For reasons mentioned above the replicative age of vascular cells in an individual patient do not necessarily parallel the patient’s chronological age. Chronic vascular stress—for example, as a result of hypertension, might lead to the presence of old cells in a relatively young patient. Conversely, if the Benditts’ hypothesis of clonal growth18 of an atheromatous plaque is correct, then it would be possible for old and young cells to be present in different parts of the wall of the same vessel. These differences are likely to be relevant—for example, in the choice of vascular interventions. Saphenous vein is a tissue prone to accelerated aging even in its natural position, to judge from the frequency of multinucleate endothelial cells in veins used for grafting (de Bono, unpublished data), and exposure to arterial pressure will further increase cell turnover. It might therefore be a less attractive graft in older patients than the internal thoracic artery. External support,24 which reduces intimal proliferation, might be even more relevant to an old saphenous vein than to a young one. In angioplasty the age of the intimal tissue would be relevant to the choice of antirestenosis strategy. For example, the effects of local growth factor application is expected to be very different in young and old vessels.25
Even more fundamentally, aging may play a central role in atherogenesis. Classically, apoptotic cell death has been regarded as “clean” in that the remnants are ingested by neighbouring cells without exciting an inflammatory reaction. At least as regards vascular smooth muscle cells, the truth of this statement is probably relative rather than absolute. Apoptotic smooth muscle cells have been shown to promote thrombin formation and macrophage activation,26and under circumstances where cell death is affecting more than a small number of cells in a given area it may well induce or sustain a local inflammatory reaction. The concept that atherosclerosis in the average—that is, elderly, human patient is a self perpetuating inflammatory process susceptible to modulation by external factors would be compatible with much recent epidemiological data.

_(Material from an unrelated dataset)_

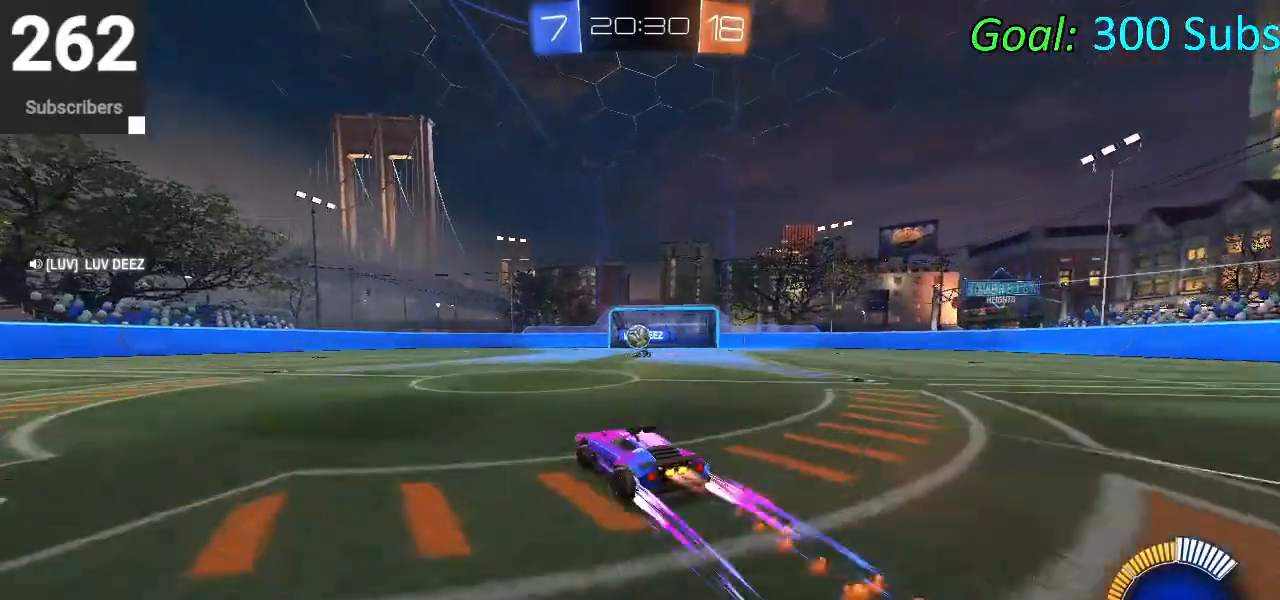
{"buttons": ["CIRCLE", "R2"], "left_stick": "center", "right_stick": "center", "events": []}
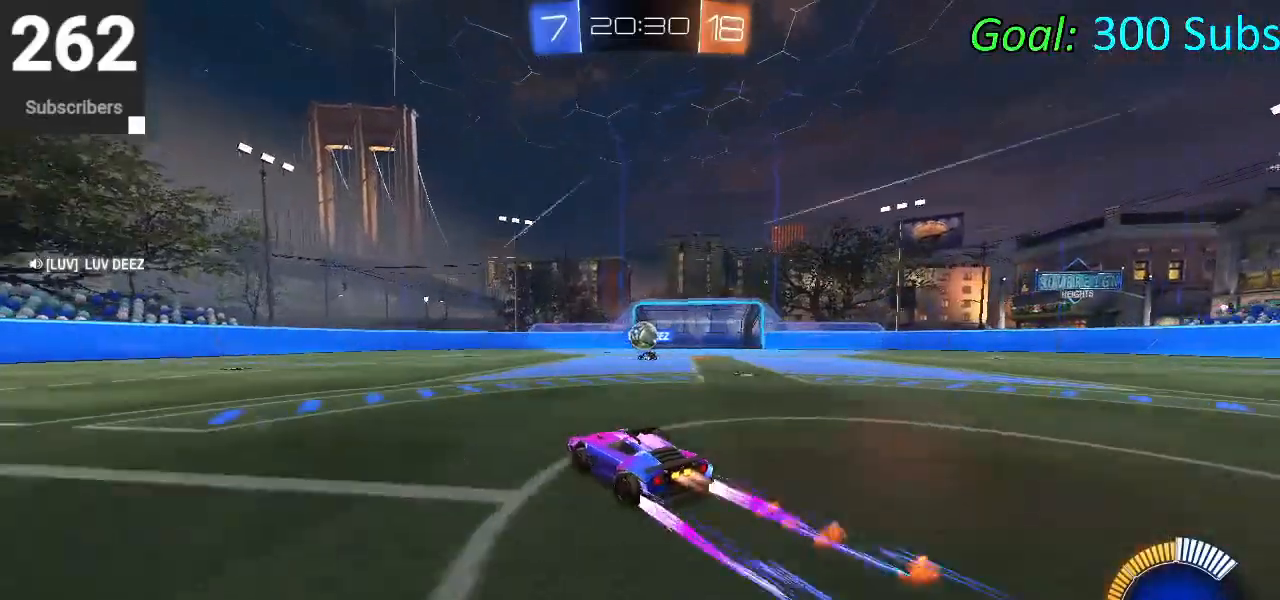
{"buttons": ["R2"], "left_stick": "center", "right_stick": "center", "events": [[283, "left_stick", "right"], [450, "CIRCLE", "up"], [483, "left_stick", "center"]]}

Does the possibility of reversing senescence by the controlled expression of telomerase hold out the promise of more effective treatment of vascular disease? The operative word here would have to be controlled as, at least in our current understanding, telomeric senescence is an important safeguard against neoplasia. If the benefits were worthwhile, they would help to drive the necessary developments in controllable gene expression.
The ancient Greeks believed the three Fates—Atropos, Clotho, and Lachesis—span and cut the thread of life. Substitute telomeric DNA, and we may have come full circle.